§ **Data under study**:
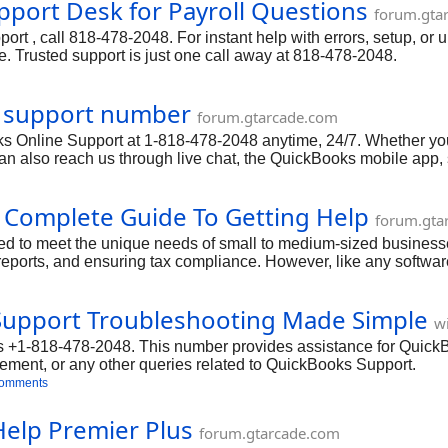
port Desk for Payroll Questions
forum.gta
t , call 818-478-2048. For instant help with errors, setup, or 
. Trusted support is just one call away at 818-478-2048.
e support number
forum.gtarcade.com
 Online Support at 1-818-478-2048 anytime, 24/7. Whether you n
u can also reach us through live chat, the QuickBooks mobile app
 calling. Our team is committed to resolving your Online issue
nce.
r Complete Guide To Getting Help
forum.gta
 to meet the unique needs of small to medium-sized businesses.
eports, and ensuring tax compliance. However, like any software
or have questions about specific features, QuickBooks Help Is he
Support Troubleshooting Made Simple
w
+1-818-478-2048. This number provides assistance for QuickB
ment, or any other queries related to QuickBooks Support.
comments
Help Premier Plus
forum.gtarcade.com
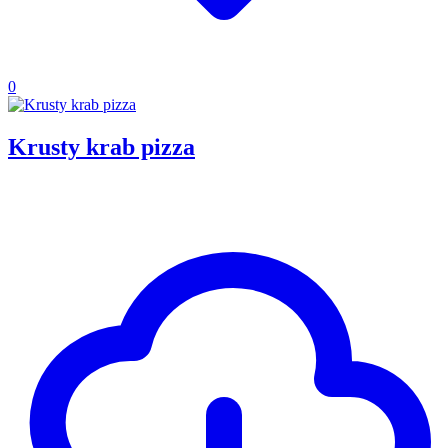
0
Krusty krab pizza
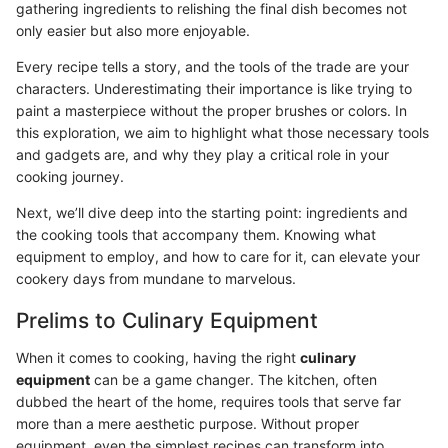
gathering ingredients to relishing the final dish becomes not
only easier but also more enjoyable.
Every recipe tells a story, and the tools of the trade are your
characters. Underestimating their importance is like trying to
paint a masterpiece without the proper brushes or colors. In
this exploration, we aim to highlight what those necessary tools
and gadgets are, and why they play a critical role in your
cooking journey.
Next, we’ll dive deep into the starting point: ingredients and
the cooking tools that accompany them. Knowing what
equipment to employ, and how to care for it, can elevate your
cookery days from mundane to marvelous.
Prelims to Culinary Equipment
When it comes to cooking, having the right
culinary
equipment
can be a game changer. The kitchen, often
dubbed the heart of the home, requires tools that serve far
more than a mere aesthetic purpose. Without proper
equipment, even the simplest recipes can transform into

§ **Task prompt**:
Omit all pictures while transcribing the entries verbatim.

§ **Output of the task**:
port Desk for Payroll Questions
forum.gta
t , call 818-478-2048. For instant help with errors, setup, or 
. Trusted support is just one call away at 818-478-2048.
e support number
forum.gtarcade.com
 Online Support at 1-818-478-2048 anytime, 24/7. Whether you n
u can also reach us through live chat, the QuickBooks mobile app
 calling. Our team is committed to resolving your Online issue
nce.
r Complete Guide To Getting Help
forum.gta
 to meet the unique needs of small to medium-sized businesses.
eports, and ensuring tax compliance. However, like any software
or have questions about specific features, QuickBooks Help Is he
Support Troubleshooting Made Simple
w
+1-818-478-2048. This number provides assistance for QuickB
ment, or any other queries related to QuickBooks Support.
comments
Help Premier Plus
forum.gtarcade.com
0
Krusty krab pizza
gathering ingredients to relishing the final dish becomes not
only easier but also more enjoyable.
Every recipe tells a story, and the tools of the trade are your
characters. Underestimating their importance is like trying to
paint a masterpiece without the proper brushes or colors. In
this exploration, we aim to highlight what those necessary tools
and gadgets are, and why they play a critical role in your
cooking journey.
Next, we’ll dive deep into the starting point: ingredients and
the cooking tools that accompany them. Knowing what
equipment to employ, and how to care for it, can elevate your
cookery days from mundane to marvelous.
Prelims to Culinary Equipment
When it comes to cooking, having the right
culinary
equipment
can be a game changer. The kitchen, often
dubbed the heart of the home, requires tools that serve far
more than a mere aesthetic purpose. Without proper
equipment, even the simplest recipes can transform into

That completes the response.